Het optreden van blueslegende Buddy Guy is innemend. Hij is een van de belangrijkste grondleggers van de hedendaagse blues. Guy begon met gitaarspelen op een zelfgemaakte ‘diddley bow’ met twee snaren. De zanger-gitarist is een icoon uit de bluesscene van Chicago en peetvader van grootheden als Eric Clapton, Jimi Hendrix, Jimmy Page, Keith Richards, Jeff Beck, Stevie Ray Vaughan en John Mayer. Zelf werd hij geïnspireerd door Muddy Waters, met wie hij ook samenwerkte. Zijn carrière nam een vlucht in de late jaren ’80, toen de blues weer populair werd. Guy (Lettsworth, Louisiana, 1936) is springlevend, blakend en onwaarschijnlijk vitaal. De energie spat van hem af. Eerder dit jaar toerde hij door de VS met de Experience Hendrix Tour. Zijn tachtigste verjaardag vierde hij groots in Legends, zijn eigen bluesclub in Chicago.
Guy ontpopt zich als entertainer pur sang. Hij is een leeftijdsloze kwajongen, gangmaker en ontwapenende grapjas ineen, die voortdurend het contact zoekt met de zaal. In zijn optreden komt alles aan bod. Zijn gitaarspel is veelzijdig en verraadt dat hij zichzelf heeft ontwikkeld tot meestergitarist. Guy zingt vertederend en blijkt nog steeds in staat om verbijsterend hard uit te halen met virtuoze gillen en schreeuwen. Zijn optreden bevat ook een hommage aan grote blueslegendes als John Lee Hooker en Eric Clapton, die hij feilloos imiteert. Klapstuk aan het slot van de avond is de opkomst van Laurence Jones. Jong en oud raken verwikkeld in een vriendschappelijk duel.
Zaterdag 10 juni
Met een afwisselende programmering in het verschiet, is ook de zaterdag een dag om naar uit te zien. James Hunter (1962, Colchester, Essex) gaat spontaan van start en creëert direct een fantastische sfeer. Vrolijkheid en enthousiasme stralen van hem af. De dag kan nu al niet meer stuk. Hunter is een schalkse entertainer en beschikt over een unieke stem. Zijn rauwe, iets hese en doorleefde ‘zwarte’ stemgeluid vraagt om meer en meer. Met zijn onwaarschijnlijk soepele uithalen in zijn hoge register, is hij onnavolgbaar.

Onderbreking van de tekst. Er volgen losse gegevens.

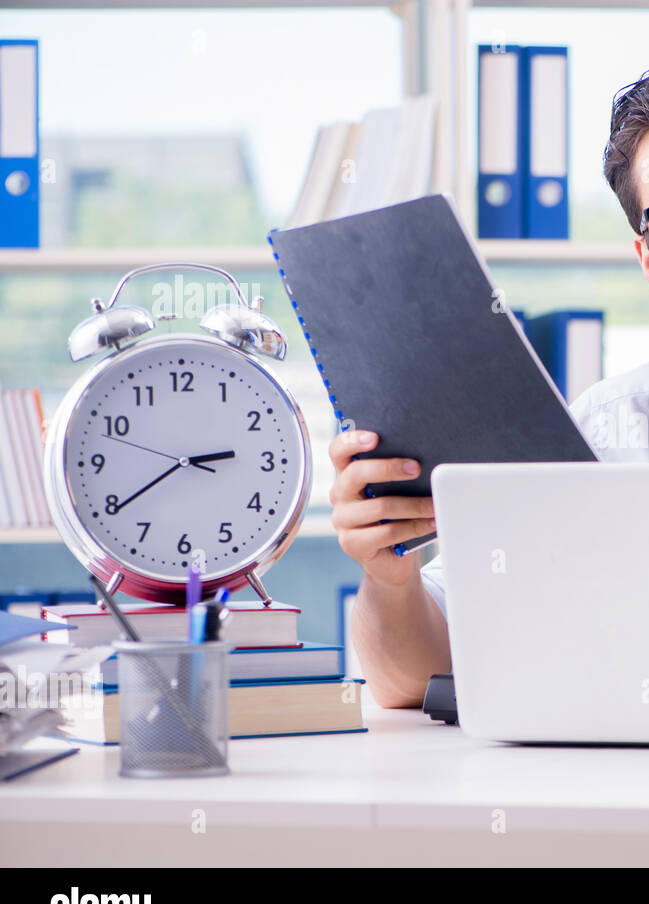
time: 2:39
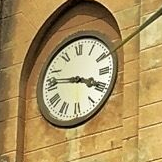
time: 3:46
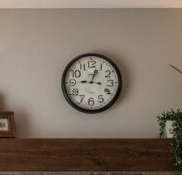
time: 9:03
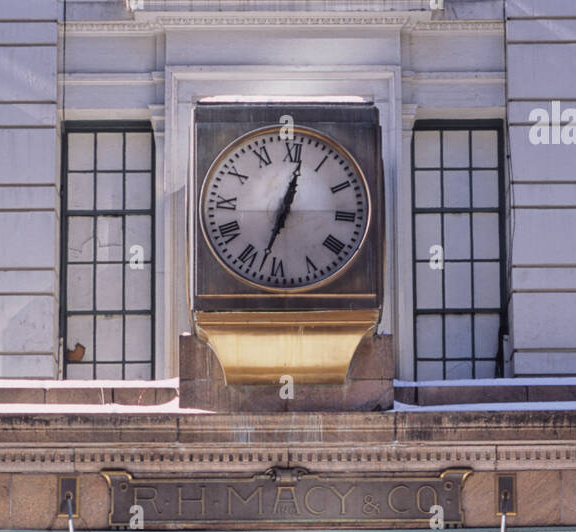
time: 12:32
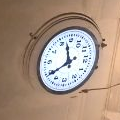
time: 11:39
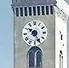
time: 10:24
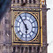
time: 5:54
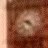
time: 9:22
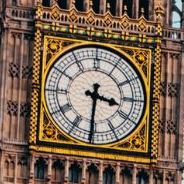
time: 3:30
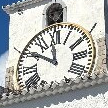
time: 11:50
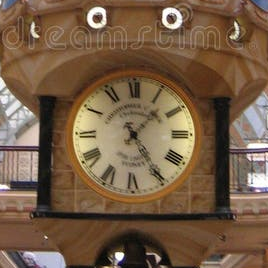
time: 1:24
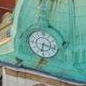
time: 6:17
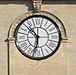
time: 10:32
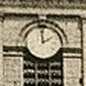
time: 1:59
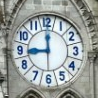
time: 8:59
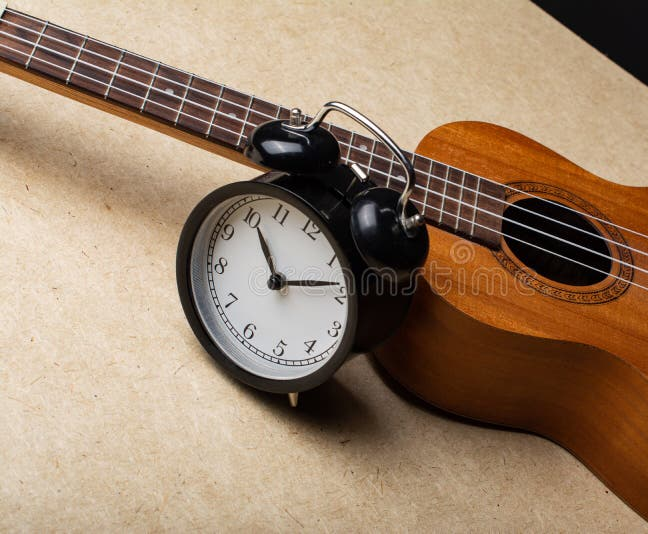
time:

De show wordt losjes gepresenteerd, maar is strak voorbereid en vlijmscherp getimed. De sound van de band is gelikt en pakt je direct in. Het gelijktijdige spel van de twee saxofonisten en de gitaar is cool. De solo’s van Hunter worden ingeleid en afgewisseld met strak gearrangeerde fills. Met flarden rock & roll en calypso creëert hij een nostalgische sound waar je niet omheen kunt. Met zijn energieke soul brengt hij een ode aan het leven en een live-act die niemand mag missen.
De legendarische band The Fabulous Thunderbirds draagt ruim 40 jaar bluesgeschiedenis met zich mee. Nog steeds doen ze niets liever dan muziek maken. Ze toeren volop door de VS en Europa. Voorman Kim Wilson is het enig overgebleven originele lid van de band. Zijn lichte stem klink verrassend jong. Zijn timbre is minder soulvol, maar heeft wel een geraffineerde swing en losse timing. Zijn spel op de mondharp lijkt van vervlogen tijden en roept filmische associaties op. Het is een concert van bluesveteranen aan het werk. Hun routine dient het gemak. De muziek klinkt soepel en alert. De solo’s op gitaar, orgel en bas zijn uitbundig. De luchtig swingende bluesrock bevat gelikte arrangementen en ademt eenvoud uit. De heren zijn effectieve gangmakers. Rock This Place wordt eindeloos meegezongen door het publiek. Een hartverwarmend concert dat een authentieke sixties-sfeer doet herleven.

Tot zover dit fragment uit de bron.